- [What is being asked] Retype the entries in full.

- [Bounding box prediction data]
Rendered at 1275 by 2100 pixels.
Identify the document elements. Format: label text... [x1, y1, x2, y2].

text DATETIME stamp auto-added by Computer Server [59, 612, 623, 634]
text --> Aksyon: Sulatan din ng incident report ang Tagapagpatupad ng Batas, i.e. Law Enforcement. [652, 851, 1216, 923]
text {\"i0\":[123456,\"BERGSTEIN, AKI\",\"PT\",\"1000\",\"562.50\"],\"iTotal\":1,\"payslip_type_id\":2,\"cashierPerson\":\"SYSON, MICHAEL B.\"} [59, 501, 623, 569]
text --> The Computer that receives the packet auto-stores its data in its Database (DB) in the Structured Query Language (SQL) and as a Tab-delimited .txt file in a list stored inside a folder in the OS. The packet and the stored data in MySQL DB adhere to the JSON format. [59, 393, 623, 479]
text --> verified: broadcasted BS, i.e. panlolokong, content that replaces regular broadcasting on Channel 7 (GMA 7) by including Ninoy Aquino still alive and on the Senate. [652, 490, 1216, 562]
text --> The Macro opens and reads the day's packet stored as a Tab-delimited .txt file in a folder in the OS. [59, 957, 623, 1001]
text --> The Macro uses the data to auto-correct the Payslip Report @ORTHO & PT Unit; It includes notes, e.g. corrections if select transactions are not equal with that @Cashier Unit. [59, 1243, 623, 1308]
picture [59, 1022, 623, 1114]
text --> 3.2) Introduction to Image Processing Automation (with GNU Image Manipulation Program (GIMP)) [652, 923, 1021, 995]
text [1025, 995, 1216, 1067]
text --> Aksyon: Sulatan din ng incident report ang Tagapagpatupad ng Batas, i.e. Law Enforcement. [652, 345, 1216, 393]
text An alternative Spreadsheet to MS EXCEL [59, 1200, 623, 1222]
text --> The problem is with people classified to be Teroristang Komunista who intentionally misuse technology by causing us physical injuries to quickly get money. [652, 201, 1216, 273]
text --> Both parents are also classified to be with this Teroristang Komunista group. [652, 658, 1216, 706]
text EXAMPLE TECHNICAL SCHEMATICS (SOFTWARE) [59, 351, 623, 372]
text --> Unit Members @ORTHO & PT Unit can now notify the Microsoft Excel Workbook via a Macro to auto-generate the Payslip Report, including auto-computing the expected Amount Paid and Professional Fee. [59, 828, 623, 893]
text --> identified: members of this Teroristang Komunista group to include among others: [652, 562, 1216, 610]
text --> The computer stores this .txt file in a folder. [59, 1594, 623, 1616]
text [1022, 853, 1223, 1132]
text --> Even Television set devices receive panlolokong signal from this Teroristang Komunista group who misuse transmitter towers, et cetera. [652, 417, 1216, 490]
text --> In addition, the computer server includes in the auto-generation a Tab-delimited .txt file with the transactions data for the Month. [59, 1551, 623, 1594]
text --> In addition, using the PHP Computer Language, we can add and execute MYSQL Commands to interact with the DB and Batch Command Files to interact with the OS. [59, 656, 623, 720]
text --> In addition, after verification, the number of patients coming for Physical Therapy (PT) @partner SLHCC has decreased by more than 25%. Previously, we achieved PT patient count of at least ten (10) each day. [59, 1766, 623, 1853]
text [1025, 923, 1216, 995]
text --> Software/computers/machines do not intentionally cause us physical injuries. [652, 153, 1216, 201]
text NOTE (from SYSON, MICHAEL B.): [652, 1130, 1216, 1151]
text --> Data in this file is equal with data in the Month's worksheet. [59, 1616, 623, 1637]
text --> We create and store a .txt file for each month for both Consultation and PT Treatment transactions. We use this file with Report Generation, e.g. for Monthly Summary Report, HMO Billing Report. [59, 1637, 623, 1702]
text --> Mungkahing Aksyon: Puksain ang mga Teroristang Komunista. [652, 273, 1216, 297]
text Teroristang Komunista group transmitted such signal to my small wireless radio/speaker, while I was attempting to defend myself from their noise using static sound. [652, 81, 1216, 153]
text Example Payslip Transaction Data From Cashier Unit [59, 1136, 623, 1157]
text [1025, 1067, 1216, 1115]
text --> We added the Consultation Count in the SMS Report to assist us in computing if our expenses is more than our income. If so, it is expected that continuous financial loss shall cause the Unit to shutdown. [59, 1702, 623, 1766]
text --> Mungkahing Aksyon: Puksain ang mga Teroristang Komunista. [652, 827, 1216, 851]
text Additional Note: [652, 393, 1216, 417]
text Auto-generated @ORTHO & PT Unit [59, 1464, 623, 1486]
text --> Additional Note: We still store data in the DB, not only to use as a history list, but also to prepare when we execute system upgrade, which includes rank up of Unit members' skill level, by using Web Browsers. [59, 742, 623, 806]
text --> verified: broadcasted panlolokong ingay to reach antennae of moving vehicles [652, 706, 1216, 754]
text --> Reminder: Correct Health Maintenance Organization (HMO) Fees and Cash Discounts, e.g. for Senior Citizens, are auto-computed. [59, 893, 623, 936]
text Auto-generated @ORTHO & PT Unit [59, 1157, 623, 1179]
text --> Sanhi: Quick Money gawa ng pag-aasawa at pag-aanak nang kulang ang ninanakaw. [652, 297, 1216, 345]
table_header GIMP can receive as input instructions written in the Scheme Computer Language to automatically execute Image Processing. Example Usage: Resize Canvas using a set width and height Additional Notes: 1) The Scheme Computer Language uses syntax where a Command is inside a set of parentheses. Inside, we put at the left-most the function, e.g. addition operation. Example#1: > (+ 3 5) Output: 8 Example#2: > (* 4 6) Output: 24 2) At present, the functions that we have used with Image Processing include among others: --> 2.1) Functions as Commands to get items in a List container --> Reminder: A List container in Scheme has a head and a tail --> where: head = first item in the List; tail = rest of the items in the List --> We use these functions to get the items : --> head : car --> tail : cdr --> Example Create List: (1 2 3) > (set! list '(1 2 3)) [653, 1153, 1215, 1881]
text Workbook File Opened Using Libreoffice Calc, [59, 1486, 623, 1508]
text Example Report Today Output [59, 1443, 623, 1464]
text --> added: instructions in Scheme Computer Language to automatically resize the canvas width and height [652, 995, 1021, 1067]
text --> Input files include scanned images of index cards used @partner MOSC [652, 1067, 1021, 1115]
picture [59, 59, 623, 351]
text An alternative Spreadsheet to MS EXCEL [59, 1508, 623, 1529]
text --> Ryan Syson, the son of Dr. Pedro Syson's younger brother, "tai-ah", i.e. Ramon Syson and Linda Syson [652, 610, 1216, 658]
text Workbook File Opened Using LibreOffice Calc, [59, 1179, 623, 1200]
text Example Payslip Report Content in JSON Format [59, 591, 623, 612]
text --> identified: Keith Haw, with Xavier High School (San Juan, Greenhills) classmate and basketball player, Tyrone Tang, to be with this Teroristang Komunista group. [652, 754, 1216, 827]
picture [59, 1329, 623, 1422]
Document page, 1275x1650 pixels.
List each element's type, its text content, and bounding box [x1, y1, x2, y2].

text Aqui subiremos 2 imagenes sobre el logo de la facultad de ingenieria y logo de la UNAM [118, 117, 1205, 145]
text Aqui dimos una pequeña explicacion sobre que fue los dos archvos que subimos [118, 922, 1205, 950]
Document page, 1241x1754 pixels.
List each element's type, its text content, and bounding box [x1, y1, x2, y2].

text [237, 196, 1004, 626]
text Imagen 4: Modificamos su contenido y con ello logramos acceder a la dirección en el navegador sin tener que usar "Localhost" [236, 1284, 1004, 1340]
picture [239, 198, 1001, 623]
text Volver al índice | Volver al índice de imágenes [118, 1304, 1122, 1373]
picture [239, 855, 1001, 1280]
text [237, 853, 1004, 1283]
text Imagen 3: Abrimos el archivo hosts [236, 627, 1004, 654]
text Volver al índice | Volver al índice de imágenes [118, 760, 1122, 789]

- [Answer box]
Rendered at 1275 by 2100 pixels.
Identify the document elements. Format: label text... [x1, y1, x2, y2].

text DATETIME stamp auto-added by Computer Server [59, 612, 623, 634]
text --> Aksyon: Sulatan din ng incident report ang Tagapagpatupad ng Batas, i.e. Law Enforcement. [652, 851, 1216, 923]
text {\"i0\":[123456,\"BERGSTEIN, AKI\",\"PT\",\"1000\",\"562.50\"],\"iTotal\":1,\"payslip_type_id\":2,\"cashierPerson\":\"SYSON, MICHAEL B.\"} [59, 501, 623, 569]
text --> The Computer that receives the packet auto-stores its data in its Database (DB) in the Structured Query Language (SQL) and as a Tab-delimited .txt file in a list stored inside a folder in the OS. The packet and the stored data in MySQL DB adhere to the JSON format. [59, 393, 623, 479]
text --> verified: broadcasted BS, i.e. panlolokong, content that replaces regular broadcasting on Channel 7 (GMA 7) by including Ninoy Aquino still alive and on the Senate. [652, 490, 1216, 562]
text --> The Macro opens and reads the day's packet stored as a Tab-delimited .txt file in a folder in the OS. [59, 957, 623, 1001]
text --> The Macro uses the data to auto-correct the Payslip Report @ORTHO & PT Unit; It includes notes, e.g. corrections if select transactions are not equal with that @Cashier Unit. [59, 1243, 623, 1308]
picture [59, 1022, 623, 1114]
text --> 3.2) Introduction to Image Processing Automation (with GNU Image Manipulation Program (GIMP)) [652, 923, 1021, 995]
text [1025, 995, 1216, 1067]
text --> Aksyon: Sulatan din ng incident report ang Tagapagpatupad ng Batas, i.e. Law Enforcement. [652, 345, 1216, 393]
text An alternative Spreadsheet to MS EXCEL [59, 1200, 623, 1222]
text --> The problem is with people classified to be Teroristang Komunista who intentionally misuse technology by causing us physical injuries to quickly get money. [652, 201, 1216, 273]
text --> Both parents are also classified to be with this Teroristang Komunista group. [652, 658, 1216, 706]
text EXAMPLE TECHNICAL SCHEMATICS (SOFTWARE) [59, 351, 623, 372]
text --> Unit Members @ORTHO & PT Unit can now notify the Microsoft Excel Workbook via a Macro to auto-generate the Payslip Report, including auto-computing the expected Amount Paid and Professional Fee. [59, 828, 623, 893]
text --> identified: members of this Teroristang Komunista group to include among others: [652, 562, 1216, 610]
text --> The computer stores this .txt file in a folder. [59, 1594, 623, 1616]
text [1022, 853, 1223, 1132]
text --> Even Television set devices receive panlolokong signal from this Teroristang Komunista group who misuse transmitter towers, et cetera. [652, 417, 1216, 490]
text --> In addition, the computer server includes in the auto-generation a Tab-delimited .txt file with the transactions data for the Month. [59, 1551, 623, 1594]
text --> In addition, using the PHP Computer Language, we can add and execute MYSQL Commands to interact with the DB and Batch Command Files to interact with the OS. [59, 656, 623, 720]
text --> In addition, after verification, the number of patients coming for Physical Therapy (PT) @partner SLHCC has decreased by more than 25%. Previously, we achieved PT patient count of at least ten (10) each day. [59, 1766, 623, 1853]
text [1025, 923, 1216, 995]
text --> Software/computers/machines do not intentionally cause us physical injuries. [652, 153, 1216, 201]
text NOTE (from SYSON, MICHAEL B.): [652, 1130, 1216, 1151]
text --> Data in this file is equal with data in the Month's worksheet. [59, 1616, 623, 1637]
text --> We create and store a .txt file for each month for both Consultation and PT Treatment transactions. We use this file with Report Generation, e.g. for Monthly Summary Report, HMO Billing Report. [59, 1637, 623, 1702]
text --> Mungkahing Aksyon: Puksain ang mga Teroristang Komunista. [652, 273, 1216, 297]
text Teroristang Komunista group transmitted such signal to my small wireless radio/speaker, while I was attempting to defend myself from their noise using static sound. [652, 81, 1216, 153]
text Example Payslip Transaction Data From Cashier Unit [59, 1136, 623, 1157]
text [1025, 1067, 1216, 1115]
text --> We added the Consultation Count in the SMS Report to assist us in computing if our expenses is more than our income. If so, it is expected that continuous financial loss shall cause the Unit to shutdown. [59, 1702, 623, 1766]
text --> Mungkahing Aksyon: Puksain ang mga Teroristang Komunista. [652, 827, 1216, 851]
text Additional Note: [652, 393, 1216, 417]
text Auto-generated @ORTHO & PT Unit [59, 1464, 623, 1486]
text --> Additional Note: We still store data in the DB, not only to use as a history list, but also to prepare when we execute system upgrade, which includes rank up of Unit members' skill level, by using Web Browsers. [59, 742, 623, 806]
text --> verified: broadcasted panlolokong ingay to reach antennae of moving vehicles [652, 706, 1216, 754]
text --> Reminder: Correct Health Maintenance Organization (HMO) Fees and Cash Discounts, e.g. for Senior Citizens, are auto-computed. [59, 893, 623, 936]
text Auto-generated @ORTHO & PT Unit [59, 1157, 623, 1179]
text --> Sanhi: Quick Money gawa ng pag-aasawa at pag-aanak nang kulang ang ninanakaw. [652, 297, 1216, 345]
table_header GIMP can receive as input instructions written in the Scheme Computer Language to automatically execute Image Processing. Example Usage: Resize Canvas using a set width and height Additional Notes: 1) The Scheme Computer Language uses syntax where a Command is inside a set of parentheses. Inside, we put at the left-most the function, e.g. addition operation. Example#1: > (+ 3 5) Output: 8 Example#2: > (* 4 6) Output: 24 2) At present, the functions that we have used with Image Processing include among others: --> 2.1) Functions as Commands to get items in a List container --> Reminder: A List container in Scheme has a head and a tail --> where: head = first item in the List; tail = rest of the items in the List --> We use these functions to get the items : --> head : car --> tail : cdr --> Example Create List: (1 2 3) > (set! list '(1 2 3)) [653, 1153, 1215, 1881]
text Workbook File Opened Using Libreoffice Calc, [59, 1486, 623, 1508]
text Example Report Today Output [59, 1443, 623, 1464]
text --> added: instructions in Scheme Computer Language to automatically resize the canvas width and height [652, 995, 1021, 1067]
text --> Input files include scanned images of index cards used @partner MOSC [652, 1067, 1021, 1115]
picture [59, 59, 623, 351]
text An alternative Spreadsheet to MS EXCEL [59, 1508, 623, 1529]
text --> Ryan Syson, the son of Dr. Pedro Syson's younger brother, "tai-ah", i.e. Ramon Syson and Linda Syson [652, 610, 1216, 658]
text Workbook File Opened Using LibreOffice Calc, [59, 1179, 623, 1200]
text Example Payslip Report Content in JSON Format [59, 591, 623, 612]
text --> identified: Keith Haw, with Xavier High School (San Juan, Greenhills) classmate and basketball player, Tyrone Tang, to be with this Teroristang Komunista group. [652, 754, 1216, 827]
picture [59, 1329, 623, 1422]
Document page, 1275x1650 pixels.
List each element's type, its text content, and bounding box [x1, y1, x2, y2].

text Aqui subiremos 2 imagenes sobre el logo de la facultad de ingenieria y logo de la UNAM [118, 117, 1205, 145]
text Aqui dimos una pequeña explicacion sobre que fue los dos archvos que subimos [118, 922, 1205, 950]
Document page, 1241x1754 pixels.
List each element's type, its text content, and bounding box [x1, y1, x2, y2].

text [237, 196, 1004, 626]
text Imagen 4: Modificamos su contenido y con ello logramos acceder a la dirección en el navegador sin tener que usar "Localhost" [236, 1284, 1004, 1340]
picture [239, 198, 1001, 623]
text Volver al índice | Volver al índice de imágenes [118, 1304, 1122, 1373]
picture [239, 855, 1001, 1280]
text [237, 853, 1004, 1283]
text Imagen 3: Abrimos el archivo hosts [236, 627, 1004, 654]
text Volver al índice | Volver al índice de imágenes [118, 760, 1122, 789]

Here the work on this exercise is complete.